Boys Track and Field: Confidence takes Villa high

Riverhead pole vaulter Charles Villa clearing 14 feet en route to his triumph Friday at Port Jefferson High School. (Credit: Robert O'Rourk)
Riverhead pole vaulter Charles Villa clearing 14 feet en route to his triumph Friday at Port Jefferson High School. (Credit: Robert O’Rourk)


Strange as it may sound for the greatest pole vaulter in Riverhead High School history, but Charles Villa may have been suffering a crisis of confidence recently. His coaches noticed it.

One of those coaches, Jim Henderson, then provided the few words that Villa needed to hear. As Villa related, Henderson told him: “You got to stop being mental. You’re the best one here, so act like it, so jump like it.”

And, just like that, confidence was restored.
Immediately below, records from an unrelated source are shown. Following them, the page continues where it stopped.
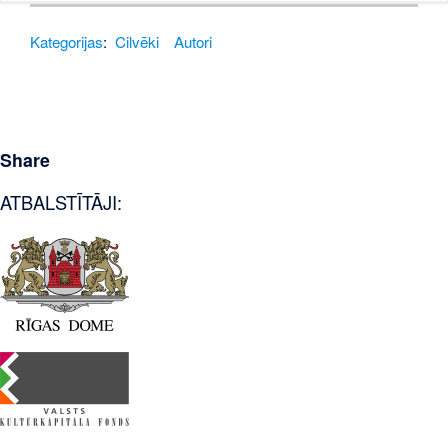
Kategorijas
:
Cilvēki
Autori
Share
ATBALSTĪTĀJI:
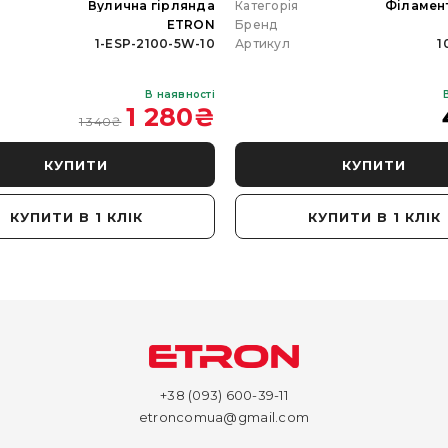
я
Вулична гірлянда
Категорія
Філамен
ETRON
Бренд
1-ESP-2100-5W-10
Артикул
1
В наявності
1 280
₴
1 340
₴
КУПИТИ
КУПИТИ
КУПИТИ В 1 КЛІК
КУПИТИ В 1 КЛІК
+38 (093) 600-39-11
etroncomua@gmail.com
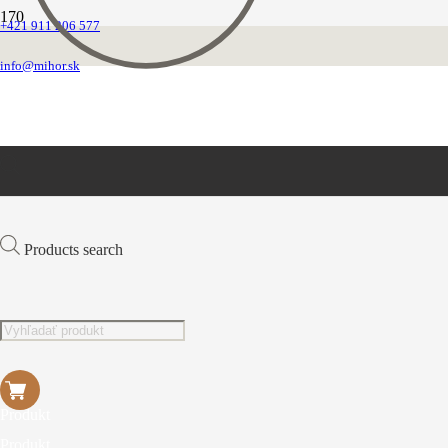
+421 911 206 577
Kožený a nylonový sortiment
info@mihor.sk
Základom našej práce sú kvalitné materiály a poctivá
ručná výroba, vďaka čomu vznikajú jedinečné
produkty na mieru pre vašich maznáčikov.
ZOBRAZIŤ PONUKU
Products search
Produkt
Produkt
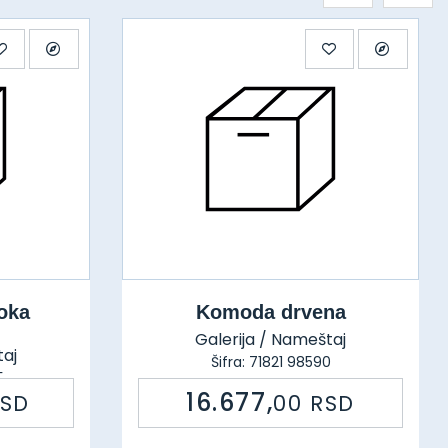
oka
Komoda drvena
Galerija / Nameštaj
taj
Šifra: 71821 98590
5
16.677,
RSD
00
RSD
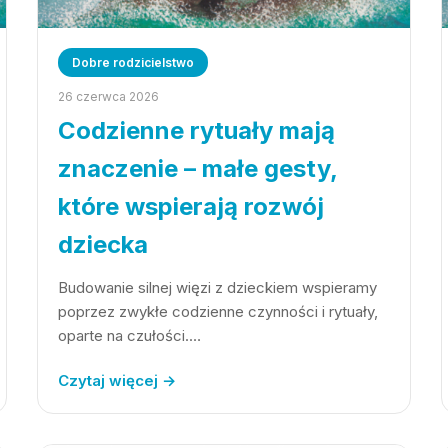
Dobre rodzicielstwo
26 czerwca 2026
Codzienne rytuały mają
znaczenie – małe gesty,
które wspierają rozwój
dziecka
Budowanie silnej więzi z dzieckiem wspieramy
poprzez zwykłe codzienne czynności i rytuały,
oparte na czułości.…
Czytaj więcej →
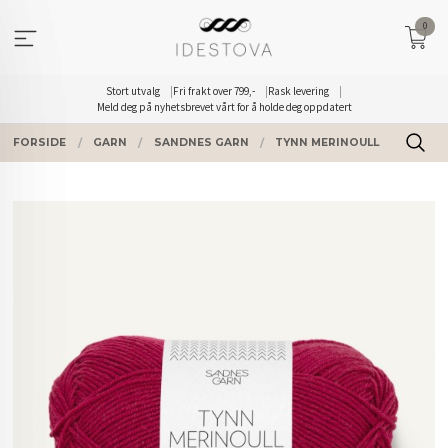
Gå
0
til
innholdet
Stort utvalg
Fri frakt over 799,-
Rask levering
Meld deg på nyhetsbrevet vårt for å holde deg oppdatert
FORSIDE
GARN
SANDNES GARN
TYNN MERINOULL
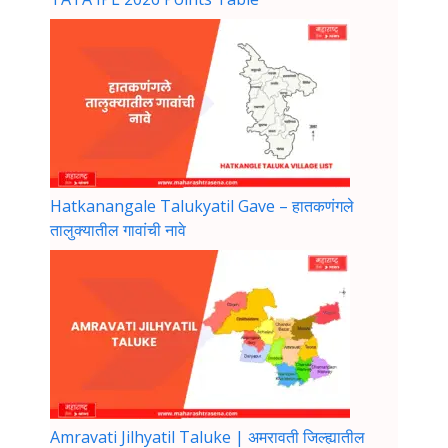
Hatkanangale Talukyatil Gave – हातकणंगले
तालुक्यातील गावांची नावे
Amravati Jilhyatil Taluke | अमरावती जिल्ह्यातील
Villa, who set a school record two weeks ago by clearing 15 feet 1 inch, but then failed to clear a height at a meet last week, returned to top form on Friday. The senior finished atop the field in the Section XI individual boys track and field championships/state qualifier at Port Jefferson High School.

The top-seeded Villa lived up to his billing, qualifying for the state championships for the second year in a row. He will be making the trip to Cicero-North Syracuse High School for the state meet on June 6 and 7.

There was a discrepancy in the final height that Villa cleared on Friday. Although he and his coaches said he made his first attempt at 14-6, the meet’s official scoring system,, had his winning height listed as 14-3.

Villa was going to attempt to break his school record by trying for 15-2, but decided against it as rain began to fall. He said he would have loved to keep vaulting, but stopped out of concern for the potential of injury. He has a history of ankle problems. When he was a freshman, he broke his right ankle in the state qualifier. The year after that, he sprained both ankles. He has also suffered third-degree burns on one of his ankles. Villa qualified for this past state indoor meet, but then couldn’t compete because of a torn ligament in his left ankle, his takeoff ankle.

All of that made his decision to call it a day on Friday easier.

“I don’t want to get injured again, you know,” he said. “I had to make a smart move, and I think I did make the smart move. I didn’t want to risk it.”

Despite being the No. 1 seed, Villa knew full well that an anticipated result cannot be taken for granted. There are no guarantees, especially in the pole vault, a complicated event in which many things can go wrong on a given day.

Villa was one of 15 seniors among the 24 pole vaulters who competed Friday. The great majority of them competed for the last time this season.

“It is pole vaulting,” Villa said. “You never know. I could have no-heighted or something. I had to treat it as if it was also my last meet.”

Villa saw the two biggest threats to him as Mount Sinai junior Charlie Kollmer (14-3) and Longwood senior Kyle Cohen (13-6). They were second and third. (Another Riverheader, junior Kyle Gardner, did not clear a height, and Shoreham-Wading River sophomore Liam Lane tied for 14th place at 11-0).

Villa entered the competition at 13-0, rubbing chalk on his hands before succeeding on his first attempt despite his pole rolling against the bar. He was ready to go to work.

Riverhead coach Steve Gevinski liked what he saw.

“His ankle has been something that’s really been a problem at the beginning of the season,” Gevinski said. “I think once he overcame the ankle fears, there’s nothing really stopping him.”

Coaches say there is no secret to Villa’s rise in the pole vault over the years.

“He’s the best pole vaulter that we’ve ever had in Riverhead history and we’re lucky to have him,” Gevinski said. “He’s committed to this fully, 100 percent.”

Riverhead’s pole vaulting coach, John Andresen, said Villa works at his craft. “I always say he did his homework, and then he took the test and he passed; he got an A on it,” he said. “Some people want to play pole vaulting and other people want to learn pole vaulting.”

Villa said his ankles are feeling a lot better, which is a good thing because he said he is not finished making a run at bettering his school record, and he’s not just talking about 15-2. He wants to soar higher than that.

“There’s no way I’m leaving it at 15-1,” he said. “In reality, I’m not just going for 15-2. I’m going for way more than that because I’m leaving, it’s my senior year and I’m going to be leaving, and I want to leave something, not just something wimpy like 15-1. I want to leave something like legendary, a huge height that’s going to take a little while for someone to break it.”

Spoken like a confident pole vaulter.